> [DOCUMENT SECTION]:
#####

They all more or less worked out the high-level concepts (events and listeners, input controls, the game loop, objects/models, persistence, networking, etc) but that was about it..
No one could even start to explain how it worked beyond that..
That's a good point. I also spent a lot of time playing King's Quest II, which was simple enough that I could have created something similar (though much less sophisticated) at the same time.
This is perhaps why kids are learning to program later in life than our generation.
Ugh KQ2 was the worst. That's the one with the timer right? And you had to walk down that crazy path without falling and made it back before the evil wizard work up until you finally killed him ... and didn't one part of the game require you to rub the magic teleportation stone until you got somewhere you needed to?
> Their reactions were, 'why can't it do this', or 'are you going to fix the graphics?' ie very un-impressed, and honestly quite dis-spiriting.
I had this from my boss saying "I thought it was just going to send the email for me" which ultimately led to me learning some php basics that have come in handy ever since. I love non-developers ideas about what could/should be possible based on their own assumptions about technology, not mine. I realize that you had a crappy experience, just wanted to share what I see as the flipside.
Reminds me of, I can't remember which mathematician it was, that came in late one day to a lecture and copied two assignments from the blackboard. He handed them in late saying "they took longer than I thought."
It turned out they weren't homework assignments but unsolved problems in mathematics, and he had solved them (and later used them for his thesis).
I was a little after that and grew up with Qbasic and later Visual Basic. By that era, at least I was doing the same things managers were trying to do.
I've found the same. Bought robot turtles, lasted a few hours. Scratch is cool but too hard for my kids to envision a "finished product" beyond, "make the thing walk 3 steps and fart" (I have 2 boys). We also tried the whole code.org thing which has minecraft and star wars themes, not interested.
What I did find, though, is that by taking something they're really interested in and finding a tech way to enhance their experience has been the key. I am putting my money on just constant, positive exposure to tech and how it can solve their problems or answer their curiosities.
The thing I'm teaching my kids the most right now is hard work. You want to be a youtuber? great, do the work. Write a script, storyboard your project, plan it out. Don't just turn on the camera and start mumbling about minecraft. I have found that it's 100x easier for them to put in more time on something that doesn't feel like school.
I know not everyone cares for Disney but if you and your kids have been to the parks, these two books have been amazing to my kids:
My friends getting married and having children has gotten me thinking about how I would raise my own.
I look at my best habits that started early on in my life and wonder how I developed them to begin with.
I remember my friend James would come over to my house and we'd take turns writing stories in Word. Each of us would write a chapter from our character's POV while the other played Super Mario 64.That early interest in writing has served me all my life.
We'd also spend hours taking turns on my computer building custom Heroes of Might and Magic maps/scenarios.

#####

> [EXCERPTED DATA]:
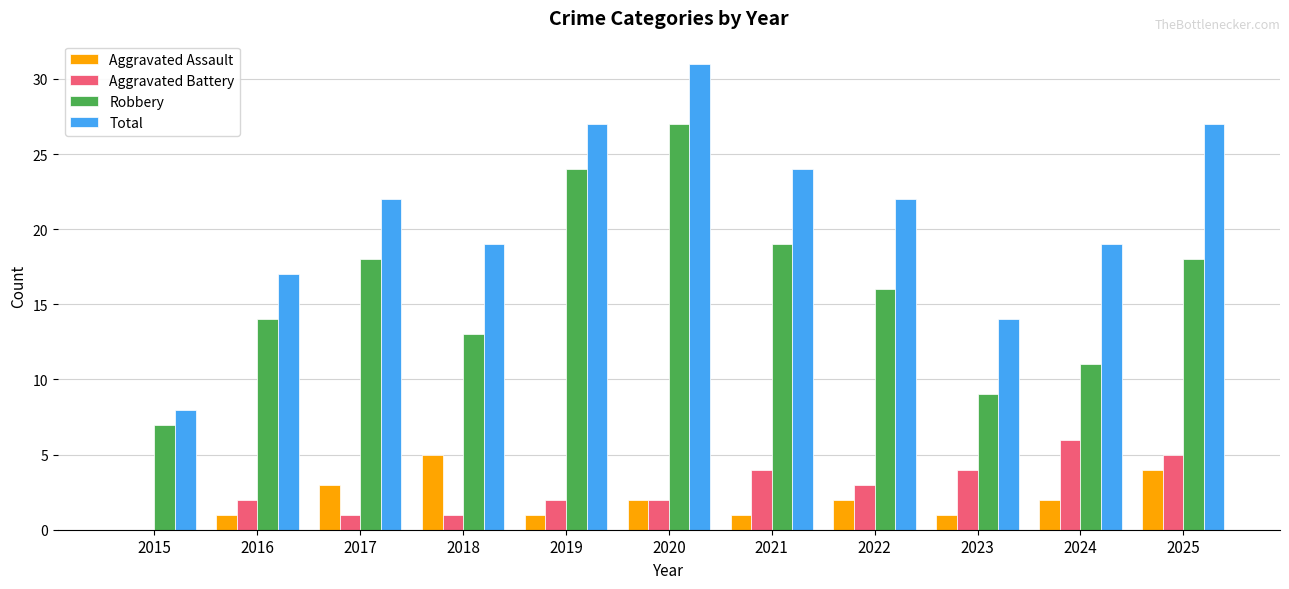

The Aggravated Battery series shows 2 at 2020. True or false?

True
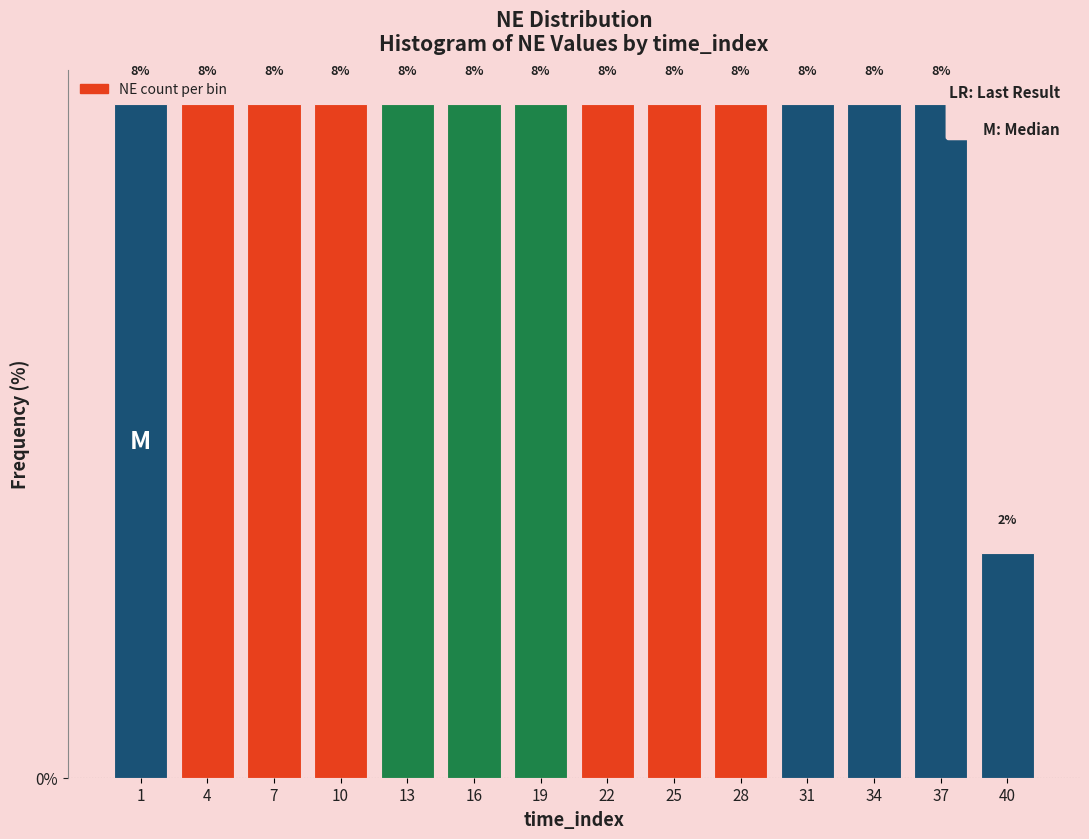

How many bars are there in total?

14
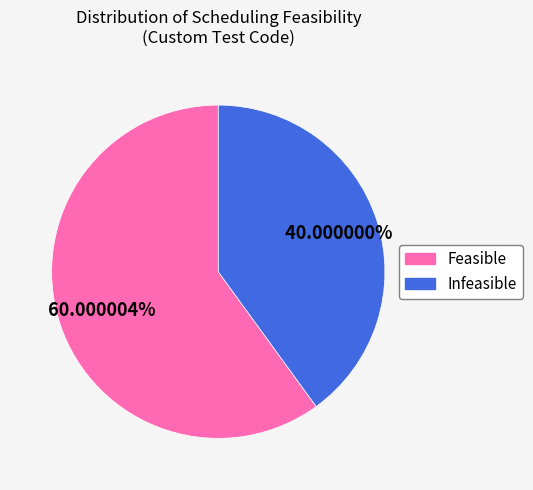

Rank the categories by value from lowest to highest.

Infeasible, Feasible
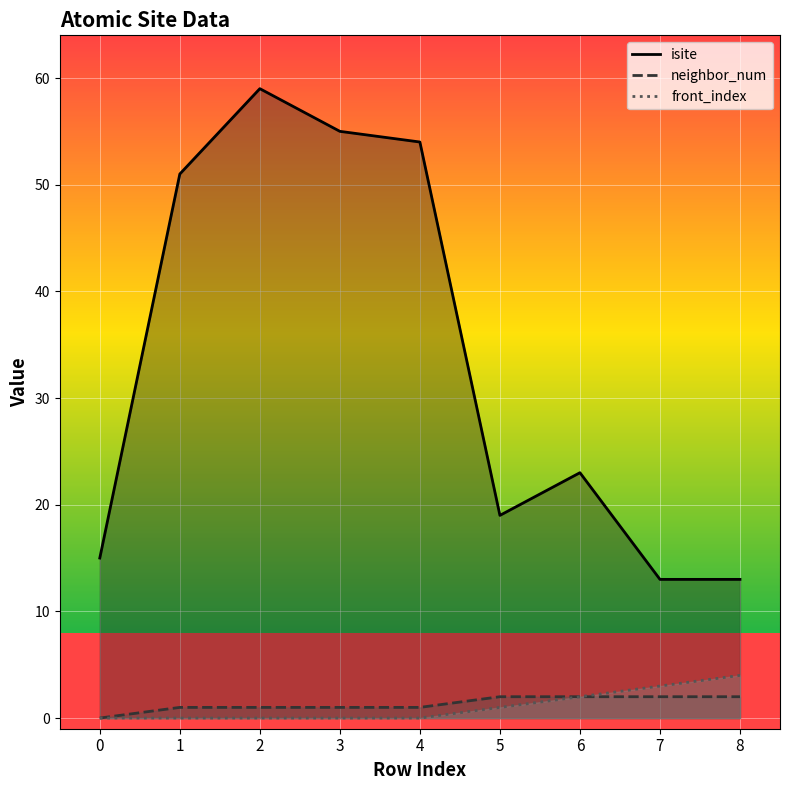

What are all the series names shown in the legend?

isite, neighbor_num, front_index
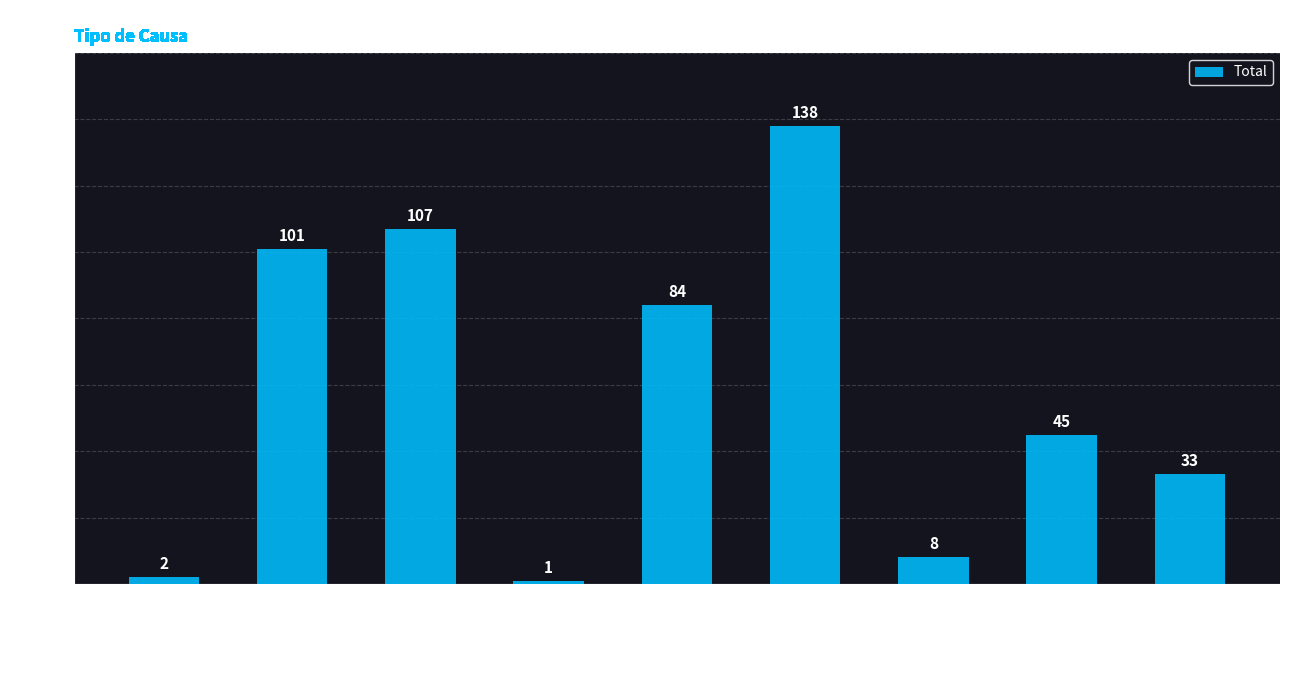

Reading left to right, extract all data points from this chart.

2	101	107	1	84	138	8	45	33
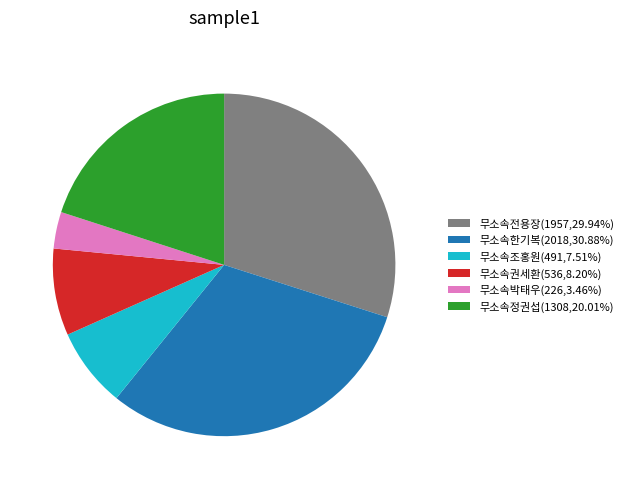

Which slice is the smallest?

무소속박태우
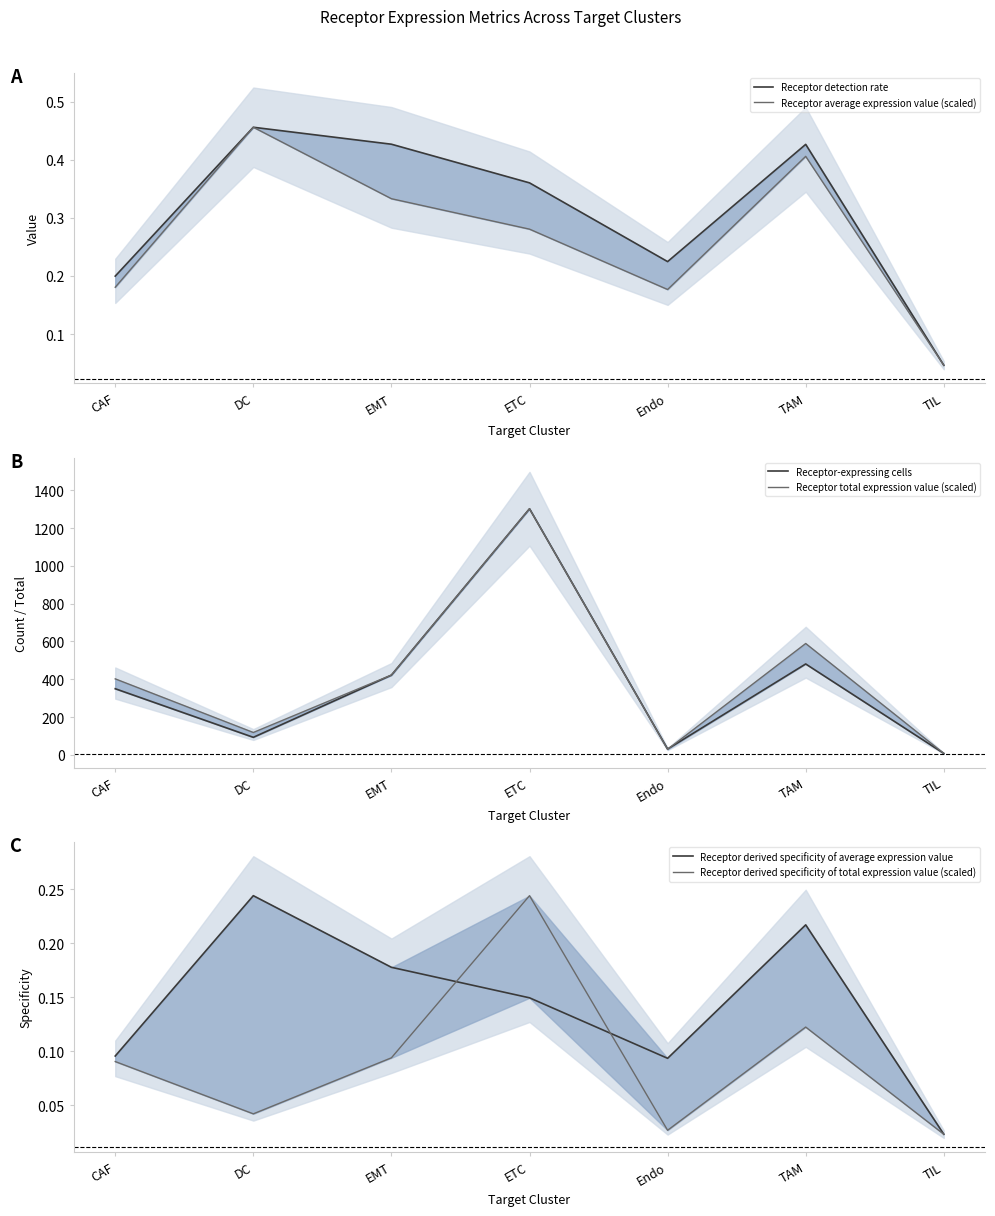

What is the maximum value shown in the chart?

1302.0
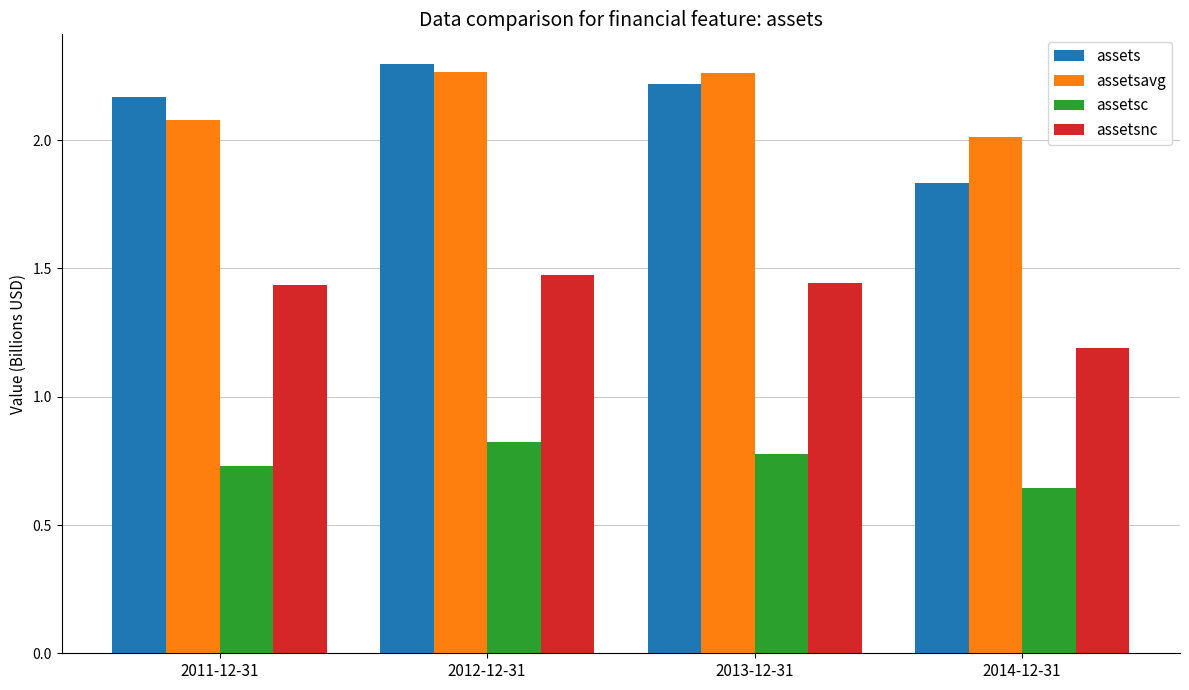

What is the label of the 1st bar from the left?

2011-12-31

#####

> [EXERCISE GOAL]: Set down the passage of the thread about kids and programming above, everything from "The thing I'm" down to "feel like school.".

> [RESPONSE AREA]:
The thing I'm teaching my kids the most right now is hard work. You want to be a youtuber? great, do the work. Write a script, storyboard your project, plan it out. Don't just turn on the camera and start mumbling about minecraft. I have found that it's 100x easier for them to put in more time on something that doesn't feel like school.